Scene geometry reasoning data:
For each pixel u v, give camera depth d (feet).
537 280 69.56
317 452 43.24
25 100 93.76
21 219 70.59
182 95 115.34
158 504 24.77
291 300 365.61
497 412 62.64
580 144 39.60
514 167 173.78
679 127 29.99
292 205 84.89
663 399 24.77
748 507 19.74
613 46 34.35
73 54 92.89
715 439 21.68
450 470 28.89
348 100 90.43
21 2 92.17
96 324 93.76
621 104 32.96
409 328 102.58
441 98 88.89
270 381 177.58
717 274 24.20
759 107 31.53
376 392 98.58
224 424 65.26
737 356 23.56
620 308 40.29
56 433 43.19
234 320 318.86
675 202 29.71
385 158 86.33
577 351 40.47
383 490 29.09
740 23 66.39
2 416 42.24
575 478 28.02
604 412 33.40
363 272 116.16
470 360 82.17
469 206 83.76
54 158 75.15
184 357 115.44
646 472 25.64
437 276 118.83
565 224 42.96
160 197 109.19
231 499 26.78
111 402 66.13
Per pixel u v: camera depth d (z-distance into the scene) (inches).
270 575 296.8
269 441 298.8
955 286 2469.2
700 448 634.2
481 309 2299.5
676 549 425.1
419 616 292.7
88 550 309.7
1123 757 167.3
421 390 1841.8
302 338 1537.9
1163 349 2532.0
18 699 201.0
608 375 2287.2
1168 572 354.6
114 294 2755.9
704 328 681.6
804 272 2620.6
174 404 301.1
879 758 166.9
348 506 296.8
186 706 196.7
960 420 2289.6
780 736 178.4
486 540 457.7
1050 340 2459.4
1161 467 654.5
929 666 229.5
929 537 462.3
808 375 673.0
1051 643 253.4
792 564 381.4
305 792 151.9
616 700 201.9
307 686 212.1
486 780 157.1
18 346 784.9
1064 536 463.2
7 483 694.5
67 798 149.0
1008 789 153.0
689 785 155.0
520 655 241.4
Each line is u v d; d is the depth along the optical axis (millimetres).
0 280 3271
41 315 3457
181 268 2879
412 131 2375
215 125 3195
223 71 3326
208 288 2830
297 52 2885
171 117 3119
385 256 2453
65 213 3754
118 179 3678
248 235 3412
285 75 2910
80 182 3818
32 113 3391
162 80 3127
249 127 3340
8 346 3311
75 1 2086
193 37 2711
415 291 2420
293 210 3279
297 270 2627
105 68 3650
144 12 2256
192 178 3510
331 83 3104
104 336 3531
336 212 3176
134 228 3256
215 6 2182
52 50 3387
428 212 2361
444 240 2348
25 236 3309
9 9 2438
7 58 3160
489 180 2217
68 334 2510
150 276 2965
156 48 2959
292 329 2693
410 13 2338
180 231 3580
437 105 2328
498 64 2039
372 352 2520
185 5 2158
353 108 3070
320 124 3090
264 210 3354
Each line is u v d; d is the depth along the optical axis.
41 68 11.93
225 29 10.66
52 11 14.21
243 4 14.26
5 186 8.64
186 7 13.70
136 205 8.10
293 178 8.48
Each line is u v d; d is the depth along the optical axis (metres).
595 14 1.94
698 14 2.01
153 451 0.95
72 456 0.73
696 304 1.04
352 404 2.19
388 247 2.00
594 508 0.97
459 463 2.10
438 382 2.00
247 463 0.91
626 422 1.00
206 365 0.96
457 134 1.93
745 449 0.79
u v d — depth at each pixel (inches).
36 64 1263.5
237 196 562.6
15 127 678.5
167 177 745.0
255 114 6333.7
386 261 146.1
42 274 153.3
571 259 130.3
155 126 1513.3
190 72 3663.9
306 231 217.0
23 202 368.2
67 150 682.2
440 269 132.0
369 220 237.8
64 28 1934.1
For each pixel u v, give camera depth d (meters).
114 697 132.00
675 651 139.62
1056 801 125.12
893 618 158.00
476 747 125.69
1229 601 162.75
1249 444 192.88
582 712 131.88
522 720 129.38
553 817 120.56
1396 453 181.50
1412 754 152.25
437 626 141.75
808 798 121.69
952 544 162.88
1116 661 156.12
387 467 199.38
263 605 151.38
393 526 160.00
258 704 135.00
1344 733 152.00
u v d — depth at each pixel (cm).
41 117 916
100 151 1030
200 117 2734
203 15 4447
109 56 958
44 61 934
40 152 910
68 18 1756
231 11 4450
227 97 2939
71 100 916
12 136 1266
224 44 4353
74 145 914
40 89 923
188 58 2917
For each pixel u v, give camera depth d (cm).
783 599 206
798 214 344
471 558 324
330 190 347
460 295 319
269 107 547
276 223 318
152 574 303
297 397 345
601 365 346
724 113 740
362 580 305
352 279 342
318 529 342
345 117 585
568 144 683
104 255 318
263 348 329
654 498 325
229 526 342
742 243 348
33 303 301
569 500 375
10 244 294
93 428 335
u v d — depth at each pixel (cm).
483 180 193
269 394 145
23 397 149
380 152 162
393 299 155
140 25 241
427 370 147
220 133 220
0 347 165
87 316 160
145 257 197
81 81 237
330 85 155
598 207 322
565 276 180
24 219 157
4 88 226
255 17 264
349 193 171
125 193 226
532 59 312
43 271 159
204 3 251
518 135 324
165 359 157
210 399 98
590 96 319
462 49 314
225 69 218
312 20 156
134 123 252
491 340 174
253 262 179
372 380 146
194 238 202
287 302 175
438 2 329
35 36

*WORK ORDER*
Please return exactly the lines from the opening line of the data above through the line with "302 338 1537.9", both included and nothing else.

*RESULT OF THIS EXERCISE*
For each pixel u v, give camera depth d (feet).
537 280 69.56
317 452 43.24
25 100 93.76
21 219 70.59
182 95 115.34
158 504 24.77
291 300 365.61
497 412 62.64
580 144 39.60
514 167 173.78
679 127 29.99
292 205 84.89
663 399 24.77
748 507 19.74
613 46 34.35
73 54 92.89
715 439 21.68
450 470 28.89
348 100 90.43
21 2 92.17
96 324 93.76
621 104 32.96
409 328 102.58
441 98 88.89
270 381 177.58
717 274 24.20
759 107 31.53
376 392 98.58
224 424 65.26
737 356 23.56
620 308 40.29
56 433 43.19
234 320 318.86
675 202 29.71
385 158 86.33
577 351 40.47
383 490 29.09
740 23 66.39
2 416 42.24
575 478 28.02
604 412 33.40
363 272 116.16
470 360 82.17
469 206 83.76
54 158 75.15
184 357 115.44
646 472 25.64
437 276 118.83
565 224 42.96
160 197 109.19
231 499 26.78
111 402 66.13
Per pixel u v: camera depth d (z-distance into the scene) (inches).
270 575 296.8
269 441 298.8
955 286 2469.2
700 448 634.2
481 309 2299.5
676 549 425.1
419 616 292.7
88 550 309.7
1123 757 167.3
421 390 1841.8
302 338 1537.9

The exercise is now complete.